[R] How to import BIG csv files with separate "map"?

Steve Lianoglou mailinglist.honeypot at gmail.com
Tue Jul 14 21:50:27 CEST 2009


Hi,

On Jul 14, 2009, at 1:53 PM, giusto wrote:

>
> Hi all,
>
> I am having problems importing a VERY large dataset in R. I have  
> looked into
> the package ff, and that seems to suit me, but also, from all the  
> examples I
> have seen, it either requires a manual creation of the database, or  
> it needs
> a read.table kind of step. Being a survey kind of data the file is  
> big (like
> 20,000 times 50,000 for a total of about 1.2Gb in plain text) the  
> memory I
> have isn't enough to do a read.table and my computer freezes every  
> time :(

Look at the documentation near the end of ?read.table:

"""Note that unless colClasses is specified, all columns are read as  
character columns and then converted. This means that quotes are  
interpreted in all fields and that a column of values like "42" will  
result in an integer column."""

So all the data is read in as characters, then R tries to convert it  
to the appropriate data type (uses mucho memory).

Perhaps specifying the types of each column in the colClasses param  
can get you where you need to be.

### REQUEST 1
Reproduce the stretch of the R mailing-list reply from "Look at the" through "need to be.".
### REQUEST 2
According to the R mailing-list reply, how does read.table read all columns when colClasses is not specified?

### DATA SECTION
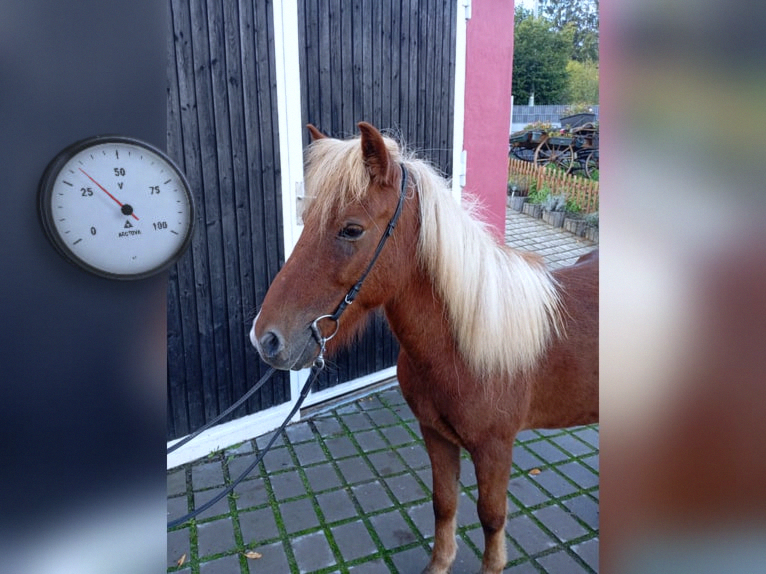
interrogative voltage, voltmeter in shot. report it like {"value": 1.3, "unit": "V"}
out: {"value": 32.5, "unit": "V"}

### WRITTEN SOLUTION 1
Look at the documentation near the end of ?read.table:

"""Note that unless colClasses is specified, all columns are read as  
character columns and then converted. This means that quotes are  
interpreted in all fields and that a column of values like "42" will  
result in an integer column."""

So all the data is read in as characters, then R tries to convert it  
to the appropriate data type (uses mucho memory).

Perhaps specifying the types of each column in the colClasses param  
can get you where you need to be.

### WRITTEN SOLUTION 2
It reads all columns as character columns and then converts them.